Saved entries:
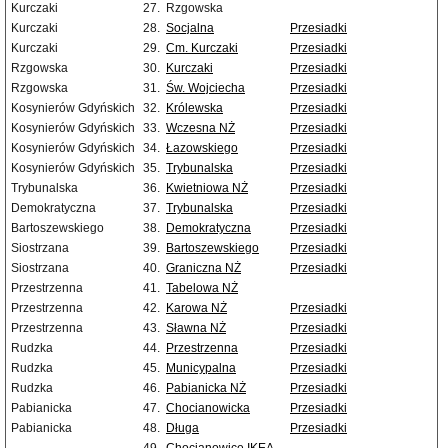
Kurczaki
27.
Rzgowska
Kurczaki
28.
Socjalna
Przesiadki
Kurczaki
29.
Cm. Kurczaki
Przesiadki
Rzgowska
30.
Kurczaki
Przesiadki
Rzgowska
31.
Św. Wojciecha
Przesiadki
Kosynierów Gdyńskich
32.
Królewska
Przesiadki
Kosynierów Gdyńskich
33.
Wczesna NŻ
Przesiadki
Kosynierów Gdyńskich
34.
Łazowskiego
Przesiadki
Kosynierów Gdyńskich
35.
Trybunalska
Przesiadki
Trybunalska
36.
Kwietniowa NŻ
Przesiadki
Demokratyczna
37.
Trybunalska
Przesiadki
Bartoszewskiego
38.
Demokratyczna
Przesiadki
Siostrzana
39.
Bartoszewskiego
Przesiadki
Siostrzana
40.
Graniczna NŻ
Przesiadki
Przestrzenna
41.
Tabelowa NŻ
Przestrzenna
42.
Karowa NŻ
Przesiadki
Przestrzenna
43.
Sławna NŻ
Przesiadki
Rudzka
44.
Przestrzenna
Przesiadki
Rudzka
45.
Municypalna
Przesiadki
Rudzka
46.
Pabianicka NŻ
Przesiadki
Pabianicka
47.
Chocianowicka
Przesiadki
Pabianicka
48.
Długa
Przesiadki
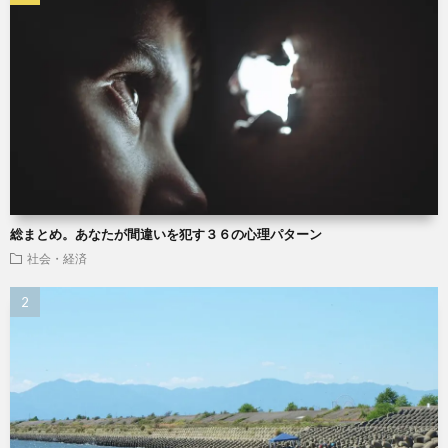
総まとめ。あなたが間違いを犯す３６の心理パターン
社会・経済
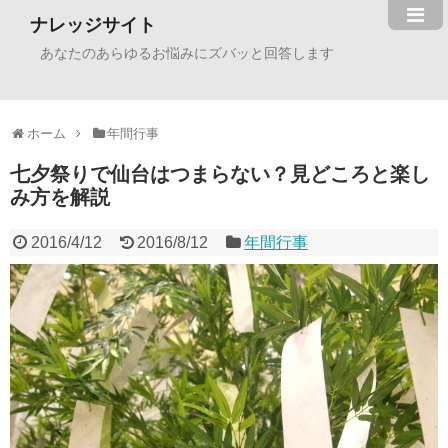
ナレッジサイト
あなたのあらゆるお悩みにズバッと回答します
ホーム
年間行事
七夕祭りで仙台はつまらない？見どころと楽し
み方を解説
2016/4/12
2016/8/12
年間行事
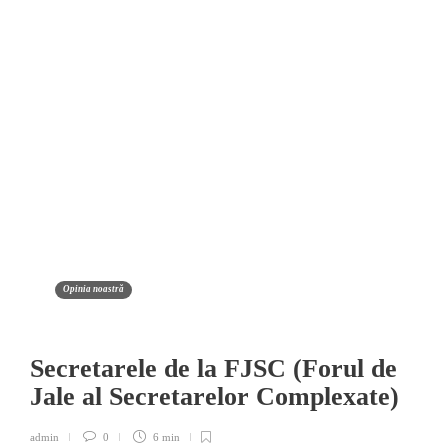
Opinia noastră
Secretarele de la FJSC (Forul de
Jale al Secretarelor Complexate)
admin
0
6 min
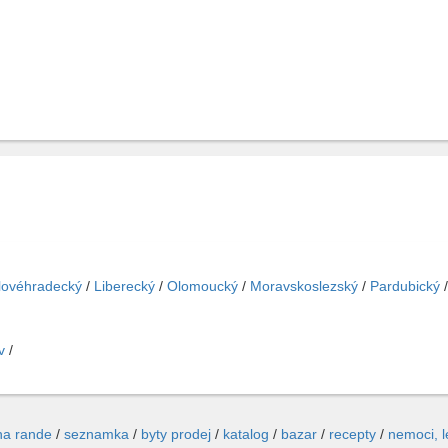
lovéhradecký
/
Liberecký
/
Olomoucký
/
Moravskoslezský
/
Pardubický
v
/
na rande
/
seznamka
/
byty prodej
/
katalog
/
bazar
/
recepty
/
nemoci, 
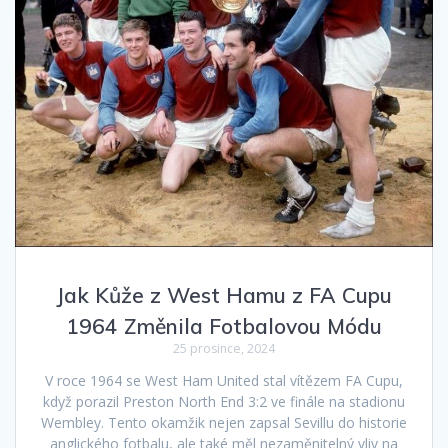
Jak Kůže z West Hamu z FA Cupu
1964 Změnila Fotbalovou Módu
25 prosince, 2024
V roce 1964 se West Ham United stal vítězem FA Cupu,
když porazil Preston North End 3:2 ve finále na stadionu
Wembley. Tento okamžik nejen zapsal Sevillu do historie
anglického fotbalu, ale také měl nezaměnitelný vliv na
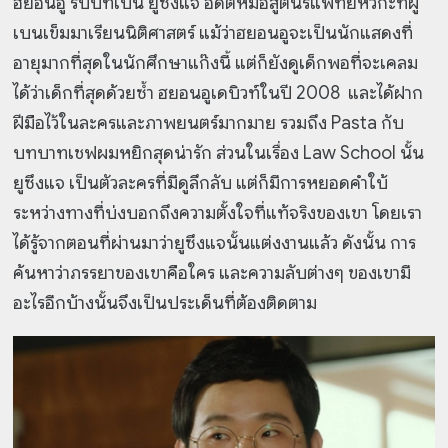
ฮยอนอู รับบทเป็น ยูซึงแจ อดีตหมอสูตินรีแพทย์หัวกะทิผู้
เบนเข็มมาเรียนนิติศาสตร์ แม้ว่าฮยอนอูจะเป็นนักแสดงที่
อายุมากที่สุดในนักศึกษาแก๊งนี้ แต่ก็ยังดูเด็กพอที่จะเคลม
ได้ว่าเด็กที่สุดด้วยซ้ำ ฮยอนอูเดบิวท์ในปี 2008 และได้ฝาก
ฝีมือไว้ในละครและภาพยนตร์มากมาย รวมถึง Pasta กับ
บทบาทเชฟผมหยิกสุดน่ารัก ส่วนในเรื่อง Law School นั้น
ยูซึงแจ เป็นตัวละครที่มีดูลึกลับ แต่ก็มีการหยอดคำใบ้
ระหว่างทางที่บ่งบอกถึงความตั้งใจที่แท้จริงของเขา โดยเรา
ได้รู้จากตอนที่ผ่านมาว่ายูซึงแจนั้นแต่งงานแล้ว ดังนั้น การ
ค้นหาว่าภรรยาของเขาคือใคร และความลับต่างๆ ของเขามี
อะไรอีกบ้างนั้นจึงเป็นประเด็นที่ต้องติดตาม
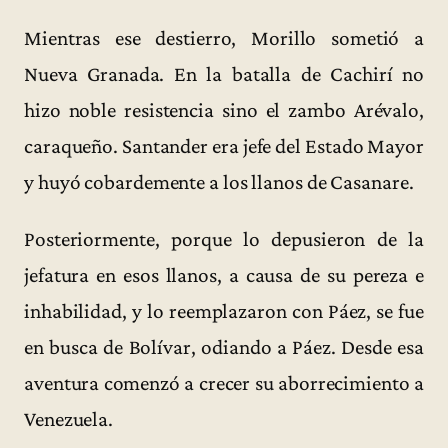
Mientras ese destierro, Morillo sometió a
Nueva Granada. En la batalla de Cachirí no
hizo noble resistencia sino el zambo Arévalo,
caraqueño. Santander era jefe del Estado Mayor
y huyó cobardemente a los llanos de Casanare.
Posteriormente, porque lo depusieron de la
jefatura en esos llanos, a causa de su pereza e
inhabilidad, y lo reemplazaron con Páez, se fue
en busca de Bolívar, odiando a Páez. Desde esa
aventura comenzó a crecer su aborrecimiento a
Venezuela.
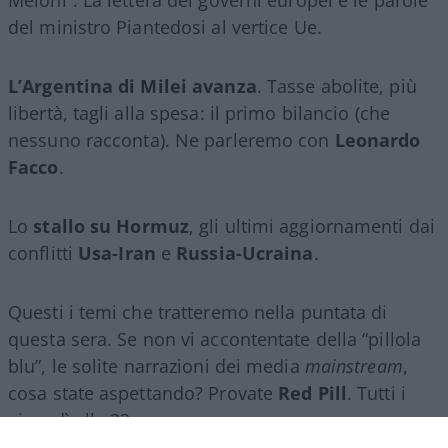
del ministro Piantedosi al vertice Ue.
L’Argentina di Milei avanza
. Tasse abolite, più
libertà, tagli alla spesa: il primo bilancio (che
nessuno racconta). Ne parleremo con
Leonardo
Facco
.
Lo
stallo su Hormuz
, gli ultimi aggiornamenti dai
conflitti
Usa-Iran
e
Russia-Ucraina
.
Questi i temi che tratteremo nella puntata di
questa sera. Se non vi accontentate della “pillola
blu”, le solite narrazioni dei media
mainstream
,
cosa state aspettando? Provate
Red Pill
. Tutti i
giovedì alle 23
su
NicolaPorro.it
,
Atlanticoquotidiano.it
e i rispettivi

* _Job_
Omitting the pictures, repeat all entries exactly.

* _Answer to this exercise_
Kurczaki
27.
Rzgowska
Kurczaki
28.
Socjalna
Przesiadki
Kurczaki
29.
Cm. Kurczaki
Przesiadki
Rzgowska
30.
Kurczaki
Przesiadki
Rzgowska
31.
Św. Wojciecha
Przesiadki
Kosynierów Gdyńskich
32.
Królewska
Przesiadki
Kosynierów Gdyńskich
33.
Wczesna NŻ
Przesiadki
Kosynierów Gdyńskich
34.
Łazowskiego
Przesiadki
Kosynierów Gdyńskich
35.
Trybunalska
Przesiadki
Trybunalska
36.
Kwietniowa NŻ
Przesiadki
Demokratyczna
37.
Trybunalska
Przesiadki
Bartoszewskiego
38.
Demokratyczna
Przesiadki
Siostrzana
39.
Bartoszewskiego
Przesiadki
Siostrzana
40.
Graniczna NŻ
Przesiadki
Przestrzenna
41.
Tabelowa NŻ
Przestrzenna
42.
Karowa NŻ
Przesiadki
Przestrzenna
43.
Sławna NŻ
Przesiadki
Rudzka
44.
Przestrzenna
Przesiadki
Rudzka
45.
Municypalna
Przesiadki
Rudzka
46.
Pabianicka NŻ
Przesiadki
Pabianicka
47.
Chocianowicka
Przesiadki
Pabianicka
48.
Długa
Przesiadki
総まとめ。あなたが間違いを犯す３６の心理パターン
社会・経済
ナレッジサイト
あなたのあらゆるお悩みにズバッと回答します
ホーム
年間行事
七夕祭りで仙台はつまらない？見どころと楽し
み方を解説
2016/4/12
2016/8/12
年間行事
Opinia noastră
Secretarele de la FJSC (Forul de
Jale al Secretarelor Complexate)
admin
0
6 min
lovéhradecký
/
Liberecký
/
Olomoucký
/
Moravskoslezský
/
Pardubický
v
/
na rande
/
seznamka
/
byty prodej
/
katalog
/
bazar
/
recepty
/
nemoci, 
Jak Kůže z West Hamu z FA Cupu
1964 Změnila Fotbalovou Módu
25 prosince, 2024
V roce 1964 se West Ham United stal vítězem FA Cupu,
když porazil Preston North End 3:2 ve finále na stadionu
Wembley. Tento okamžik nejen zapsal Sevillu do historie
anglického fotbalu, ale také měl nezaměnitelný vliv na
ฮยอนอู รับบทเป็น ยูซึงแจ อดีตหมอสูตินรีแพทย์หัวกะทิผู้
เบนเข็มมาเรียนนิติศาสตร์ แม้ว่าฮยอนอูจะเป็นนักแสดงที่
อายุมากที่สุดในนักศึกษาแก๊งนี้ แต่ก็ยังดูเด็กพอที่จะเคลม
ได้ว่าเด็กที่สุดด้วยซ้ำ ฮยอนอูเดบิวท์ในปี 2008 และได้ฝาก
ฝีมือไว้ในละครและภาพยนตร์มากมาย รวมถึง Pasta กับ
บทบาทเชฟผมหยิกสุดน่ารัก ส่วนในเรื่อง Law School นั้น
ยูซึงแจ เป็นตัวละครที่มีดูลึกลับ แต่ก็มีการหยอดคำใบ้
ระหว่างทางที่บ่งบอกถึงความตั้งใจที่แท้จริงของเขา โดยเรา
ได้รู้จากตอนที่ผ่านมาว่ายูซึงแจนั้นแต่งงานแล้ว ดังนั้น การ
ค้นหาว่าภรรยาของเขาคือใคร และความลับต่างๆ ของเขามี
อะไรอีกบ้างนั้นจึงเป็นประเด็นที่ต้องติดตาม
Mientras ese destierro, Morillo sometió a
Nueva Granada. En la batalla de Cachirí no
hizo noble resistencia sino el zambo Arévalo,
caraqueño. Santander era jefe del Estado Mayor
y huyó cobardemente a los llanos de Casanare.
Posteriormente, porque lo depusieron de la
jefatura en esos llanos, a causa de su pereza e
inhabilidad, y lo reemplazaron con Páez, se fue
en busca de Bolívar, odiando a Páez. Desde esa
aventura comenzó a crecer su aborrecimiento a
Venezuela.
del ministro Piantedosi al vertice Ue.
L’Argentina di Milei avanza
. Tasse abolite, più
libertà, tagli alla spesa: il primo bilancio (che
nessuno racconta). Ne parleremo con
Leonardo
Facco
.
Lo
stallo su Hormuz
, gli ultimi aggiornamenti dai
conflitti
Usa-Iran
e
Russia-Ucraina
.
Questi i temi che tratteremo nella puntata di
questa sera. Se non vi accontentate della “pillola
blu”, le solite narrazioni dei media
mainstream
,
cosa state aspettando? Provate
Red Pill
. Tutti i
giovedì alle 23
su
NicolaPorro.it
,
Atlanticoquotidiano.it
e i rispettivi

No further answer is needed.